{[['
']]}
Jésus-Christ, le Rédempteur
Jésus dit,
parlant de lui-même : « Je suis l’Alpha et l’Oméga, le commencement
et la fin. » Lui, et lui seul avait le pouvoir et la possibilité de
ramener l’homme à Dieu. Mais le voudrait-Il ? S’Il le voulait, Il devait
venir sur la terre, prendre la forme d’un serviteur. Il devait être fait
semblable aux hommes, se rendre humble et obéissant jusqu’à la mort. Il devait
combattre le péché, rencontrer et vaincre Satan, l’ennemi de l’âme des hommes.
Il devait racheter les pécheurs au marché des esclaves du péché, détacher les liens
et libérer les prisonniers en payant un prix _ et ce prix serait sa propre vie.

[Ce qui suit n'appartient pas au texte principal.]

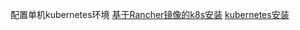 配置单机kubernetes环境
[基于Rancher镜像的k8s安装](https://www.cnrancher.com/kubernetes-installation/)
[kubernetes安装](https://github.com/kubernetes/minikube)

Il devait être méprisé et rejeté des hommes, homme de douleur et habitué à la
souffrance. Il devait être frappé et séparé de Dieu, blessé pour les
transgressions des hommes, brisé pour leurs iniquités. Il devait réconcilier
Dieu et l’homme, être le grand Médiateur de l’histoire. Il devait être un
substitut et mourir à la place de l’homme pécheur. Et tout cela, il fallait qu’Il
le fasse volontairement.
Grâces soient
rendues à Dieu _ c’est exactement là ce
qui est arrivé ! Du haut du Ciel, il vit notre terre _ condamnée, damnée,
maudite, destinée à l’enfer. Il nous vit, vous et moi, nous débattant sous
notre fardeau de péchés et liés dans les chaînes et les cordages du mal. Il
prit sa décision dans le sein des conseils de Dieu. Les armées célestes s’inclinèrent
dans l’humilité et la crainte lorsque le Prince des princes, le Seigneur des
seigneurs, qui d’un mot pouvait lancer des mondes dans l’espace, traversa la
voûte des cieux. Par une nuit sombre de Judée, tandis que les étoiles
chantaient et que l’escorte angélique éclatait en louanges, Il descendit, s’humilia,
se fit homme !
Si, me promenant
le long d’une route, je marchais tout à coup sur une fourmilière, je pourrais
bien me baisser et dire aux fourmis : « Je regrette infiniment d’avoir
marché sur votre fourmilière. J’ai détruit votre maison, tout est abîmé. J’aimerais
vous dire à quel point je suis navré, que je ne l’aie pas fait exprès et que je
voudrais vous aider. »
« Mais, me
direz-vous, c’est absurde et impossible, les fourmis ne peuvent comprendre
votre langage. » Précisément ! Mais comme ce serait merveilleux si je
pouvais devenir pendant un instant une fourmi et, dans leur propre idiome, leur
dire mon souci pour elles !
Et c’est là ce
que Christ a fait. Il est venu pour révéler Dieu aux hommes. C’est lui qui nous
a dit que Dieu nous aimait et que notre vie l’intéressait. C’est lui qui nous a
parlé de la miséricorde, de la patience et de la grâce de Dieu. C’est lui qui
nous a promis la vie éternelle.
Mais, plus que
cela, Jésus-Christ participa au sang et à la chair afin de pouvoir mourir. (Hébreux
2 :14.) « Jésus a paru pour ôter les péchés. » (I Jean 3 :5.)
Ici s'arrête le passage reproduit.